Men, hobbits, an elf,
and an angry, drunken dwarf
form the fellowship

And finally:

Mighty cliff-top duel
dodge duck dive dodge parry thrust
I’m not left-handed

The Earth and Moon as Seen From Mars

March 5th, 2008

As you all know, there was an eclipse a few weeks ago. During the event, Al called and told me how cool it was to see it through his telescope — me, all I’ve got are a pair of contact lenses. So I’m a little jealous, granted. But, well, top this, Al. ;)

psp_005558_9040.jpg

From HiRISE, via kottke.org.

The Touches of (Semi-)Sweet Harmony

March 4th, 2008

I am among that population whose heads are regularly filled with music. Against their will. Well. Against mine, at least. But my head seems to attract those viral strains that embed themselves into grey matter’s weakest points and — and just stay there until, with the tiniest nudge from the outside world, they burst open.

And then, for no reason whatsoever, I’ll find myself humming Bye Bye Bye, with everyone around me begging, pleading for me to stop.

Sometimes, it’s predictable. Sometimes the stimuli that bring on these episodes are perfectly clear. If I’m driving down the FDR, I can be pretty certain that I’ll suddenly be serenading lampposts.

Or sometimes we’ll have been rehearsing a song, preparing for an upcoming performance, and it will insinuate itself. It won’t leave. I’ve been known to lose sleep over this: the song wends its way through the channels of my brain, keeping those bits that need to slow down for sleep from doing so. Most recently, it was this little gem that tortured me so. It was more fun when I was singing with the Bowdoin Chorus: late nights, early mornings, with refrains of Mozart or Mendelssohn (though in English, of course) bursting through my brain. At least that’s a little less, um, well, less something than N’sync.

And every morning, without fail — without fail — my alarm goes off, the birdies chirping me awake (no, really, my alarm has birdies chirping; how cool is that?), and I stumble into bathroom and, with eyes half-cracked, fumble with the shower knob until it turns a reasonable temperature. And every morning, without fail, I do this to the tune of — and yes, I find this slightly embarrassing — The New Adventures of Winnie the Pooh theme song.

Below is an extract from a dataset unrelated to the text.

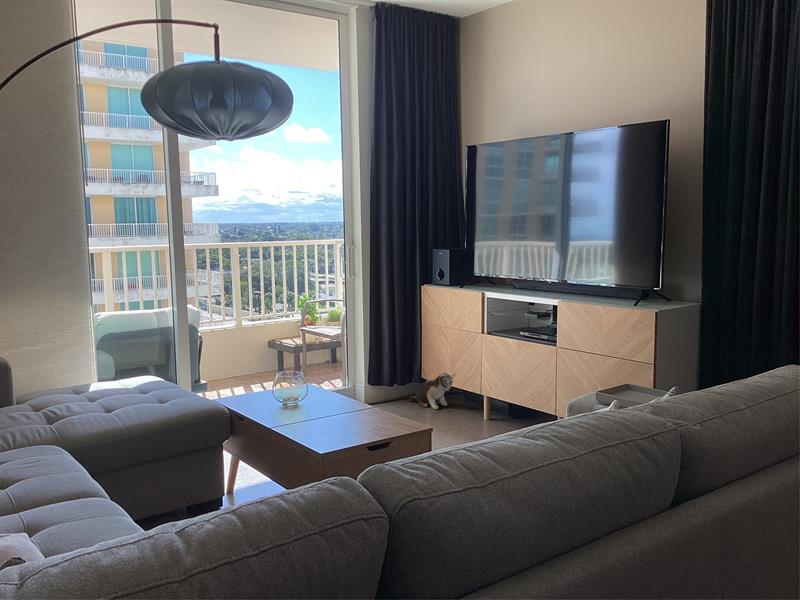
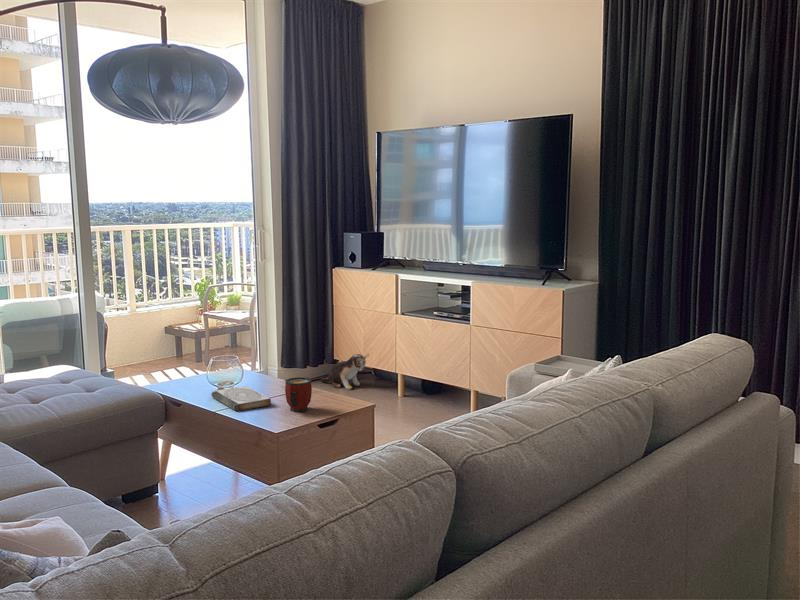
mug: none [338,396,365,432] -> present [285,377,312,412]
book: none [270,403,325,428] -> present [211,386,271,411]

It’s been happening for years.

Help.

The Song of the Righteous

March 2nd, 2008

I’ve taken this semester to attending compline at the Episcopal church down the road. It’s not unlike that which I listened to in Seattle, except it takes place in an old church with gorgeous acoustics rather than on my car’s radio, lit by candles instead of headlights, and smells not of motor oil but of incense.

The setting is quite pretty. But I don’t see much of it; my ears are too devoted to the sound of sung prayer and praise to let my eyes wander through the candle-lit sanctuary. Even then, I don’t hear much of it; the singers’ voices are passable, the soprano pretty, the tenor often a little flat, but it’s not the quality of the song itself.

There’s something in the very nature of voices raised in songs of praise that lifts my soul and bears directly to my heart the mercy and love of God.